Average drama with an unlikely premise and a dumbfounding conclusion.

This drama had a lot going for it--strong cast, good production values, "romance" in the title--except a script. FL Son Na Eun with her glorious scowl/RBF and mom Kim Jee Soo were the most engaging characters, but they didn't have much to work with.

Most of the other (negative) reviews focus on the absurd premise of a hapless father abandoning his wife and two small children after going bankrupt and leaving them destitute, only to return 10 years (or more?) later with a pile of sketchy money and a not very well thought out plan to win their hearts back. But as bad as that is, it isn't even the worst aspect of the plot, which is the almost stupifying "I don't need no man to make me happy" conclusion. But who could blame them?
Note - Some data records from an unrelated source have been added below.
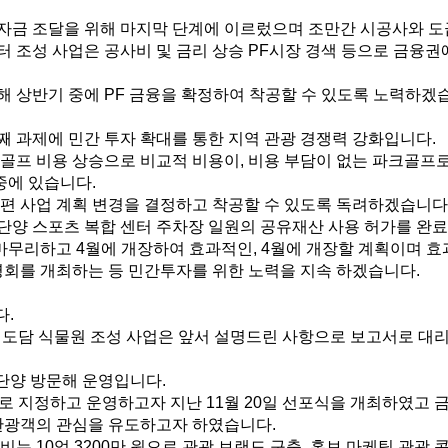
자금 조달을 위해 마지막 단계에 이르렀으며 조만간 시공사와 도
 조성 사업은 공사비 및 금리 상승 PF시장 경색 등으로 금융권
 상반기 중에 PF 금융을 확정하여 착공할 수 있도록 노력하겠
 과제에 민간 투자 확대를 통한 지역 관광 경쟁력 강화입니다.
 골프 비용 상승으로 비교적 비용이, 비용 부담이 없는 파크골
중에 있습니다.
편 사업 계획 변경을 결정하고 착공할 수 있도록 독려하겠습니다
양 스포츠 복합 센터 주차장 일원의 공유재산 사용 허가를 완료
마무리하고 4월에 개장하여 효과적인, 4월에 개장할 계획이며 효
명회를 개최하는 등 민간투자를 위한 노력을 지속 하겠습니다.
다.
담 도담 식물원 조성 사업은 앞서 설명드린 사항으로 보고서로 대
단양 방문해 운영입니다.
 지정하고 운영하고자 지난 11월 20일 선포식을 개최하였고 금년 
관광객의 관심을 유도하고자 하였습니다.
는 10억 3200만 원으로 관광 브랜드 구축, 홍보 마케팅 관광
In the almost complete absence of any redeemable male characters in the whole drama, the two principal female characters decide that they are better off/happy living alone. The icing on the cake comes when the young FL asserts she is happy continuing to live her celibate lifestyle and has absolutely no intention of ever getting married--despite her supposedly wonderful relationship with her nice guy boyfriend. (I wonder if she consulted him about this...) The writer even had the temerity to throw in a reference to South Korea's lowest in the world .78 birth rate in the same scene. And this was a "romance"? Mind blown.